From what I saw today these motor companies are pouring money into research and development of new fuel technologies like there was no tomorrow, which may well be the case. In fact they are putting in one million Euros per day, which doesn't sound much like the are waiting until the oil runs out. What they have achieved so far is just the start but it is impressive. I got to drive some of their latest offerings which include The Smart electric car, a hybrid lorry and a natural gas powered van plus a couple of vehicles that have stop start technology, which prevents fuel wasted when idling. That idling fuel amounts for one sixth of everything we use. I particularly liked the hybrid lorry because it decides whether to run on battery or diesel according to the load on the engine. You can hear it change over as you drive along
The one reservation that I have about this technology is that it is far too quiet. During the transition period when we are running electric and internal combustion vehicles I predict a sharp rise in the number of pedestrians run over simply because they didn't hear these new vehicles coming. Despite the fact that we all know that you must look right and left before crossing the road many of us step off the kerb depending solely upon our hearing to tell us whether traffic is coming. Every cyclist knows this to be true.

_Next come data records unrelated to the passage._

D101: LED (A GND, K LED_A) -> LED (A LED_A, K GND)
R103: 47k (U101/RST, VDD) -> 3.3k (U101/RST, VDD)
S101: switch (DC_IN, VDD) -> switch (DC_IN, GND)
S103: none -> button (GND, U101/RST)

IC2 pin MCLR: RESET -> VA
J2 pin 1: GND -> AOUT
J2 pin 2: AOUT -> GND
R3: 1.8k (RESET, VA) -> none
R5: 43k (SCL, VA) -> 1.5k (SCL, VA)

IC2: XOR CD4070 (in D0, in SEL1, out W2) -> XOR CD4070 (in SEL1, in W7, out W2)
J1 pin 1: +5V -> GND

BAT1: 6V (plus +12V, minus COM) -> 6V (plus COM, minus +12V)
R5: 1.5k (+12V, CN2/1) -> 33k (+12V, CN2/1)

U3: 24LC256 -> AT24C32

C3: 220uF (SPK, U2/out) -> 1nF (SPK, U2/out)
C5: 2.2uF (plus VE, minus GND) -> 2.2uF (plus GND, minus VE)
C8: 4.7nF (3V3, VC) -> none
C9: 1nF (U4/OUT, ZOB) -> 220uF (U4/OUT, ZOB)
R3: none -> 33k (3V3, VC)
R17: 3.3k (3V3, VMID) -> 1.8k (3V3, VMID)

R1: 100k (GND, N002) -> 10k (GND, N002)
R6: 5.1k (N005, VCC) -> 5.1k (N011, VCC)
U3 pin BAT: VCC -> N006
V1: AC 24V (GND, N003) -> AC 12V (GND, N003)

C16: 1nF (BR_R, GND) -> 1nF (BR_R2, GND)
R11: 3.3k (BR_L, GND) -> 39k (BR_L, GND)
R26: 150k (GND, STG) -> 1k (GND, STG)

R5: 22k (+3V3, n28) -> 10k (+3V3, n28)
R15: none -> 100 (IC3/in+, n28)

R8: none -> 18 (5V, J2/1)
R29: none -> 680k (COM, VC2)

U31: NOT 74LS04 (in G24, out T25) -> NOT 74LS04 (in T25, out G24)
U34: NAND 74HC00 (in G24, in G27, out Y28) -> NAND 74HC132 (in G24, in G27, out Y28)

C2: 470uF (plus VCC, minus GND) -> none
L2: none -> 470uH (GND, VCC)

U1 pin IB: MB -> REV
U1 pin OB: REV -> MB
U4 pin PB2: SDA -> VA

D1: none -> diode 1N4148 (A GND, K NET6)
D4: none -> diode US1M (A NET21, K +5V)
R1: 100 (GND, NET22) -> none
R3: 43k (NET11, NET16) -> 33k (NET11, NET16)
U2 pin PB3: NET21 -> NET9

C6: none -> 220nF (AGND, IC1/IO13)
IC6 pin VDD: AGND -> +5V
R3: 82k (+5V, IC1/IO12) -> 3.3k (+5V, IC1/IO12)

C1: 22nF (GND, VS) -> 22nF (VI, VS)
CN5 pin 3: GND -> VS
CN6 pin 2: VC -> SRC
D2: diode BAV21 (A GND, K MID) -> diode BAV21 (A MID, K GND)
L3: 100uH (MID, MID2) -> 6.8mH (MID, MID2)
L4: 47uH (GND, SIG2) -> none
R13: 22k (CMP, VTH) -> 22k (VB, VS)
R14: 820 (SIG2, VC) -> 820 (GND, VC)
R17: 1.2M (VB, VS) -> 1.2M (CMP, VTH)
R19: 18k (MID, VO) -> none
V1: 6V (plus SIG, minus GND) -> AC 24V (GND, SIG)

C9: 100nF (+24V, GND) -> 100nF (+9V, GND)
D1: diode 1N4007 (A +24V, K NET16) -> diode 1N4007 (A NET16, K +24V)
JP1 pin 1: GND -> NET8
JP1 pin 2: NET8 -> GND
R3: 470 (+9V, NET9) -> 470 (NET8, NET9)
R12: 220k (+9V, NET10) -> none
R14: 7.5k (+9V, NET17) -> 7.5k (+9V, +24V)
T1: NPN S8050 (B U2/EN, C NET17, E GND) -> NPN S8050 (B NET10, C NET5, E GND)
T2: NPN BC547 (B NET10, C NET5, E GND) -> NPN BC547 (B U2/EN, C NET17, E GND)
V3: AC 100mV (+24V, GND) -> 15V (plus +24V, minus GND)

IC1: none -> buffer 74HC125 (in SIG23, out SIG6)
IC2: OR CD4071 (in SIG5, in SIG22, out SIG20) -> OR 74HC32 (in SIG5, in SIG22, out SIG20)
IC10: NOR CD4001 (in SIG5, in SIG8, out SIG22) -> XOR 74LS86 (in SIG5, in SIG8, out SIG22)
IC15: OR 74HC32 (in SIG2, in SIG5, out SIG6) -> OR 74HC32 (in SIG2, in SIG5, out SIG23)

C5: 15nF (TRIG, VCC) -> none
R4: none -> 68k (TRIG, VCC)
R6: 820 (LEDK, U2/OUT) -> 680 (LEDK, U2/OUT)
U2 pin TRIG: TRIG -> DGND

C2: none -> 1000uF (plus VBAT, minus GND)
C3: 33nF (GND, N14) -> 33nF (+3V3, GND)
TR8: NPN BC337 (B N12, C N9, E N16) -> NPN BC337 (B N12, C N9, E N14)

Old habits die hard but the young iPod generation may already be better equipped for the new electric vehicle age, because they have already given up using their ears to cross the road or do anything much other than receive the relentless beat of
music. For them looking is the natural option, as is lip reading, so they stand a far better chance of surviving.
It isn't often that you see natural selection or Darwinism in action before your very eyes, or ears come to that.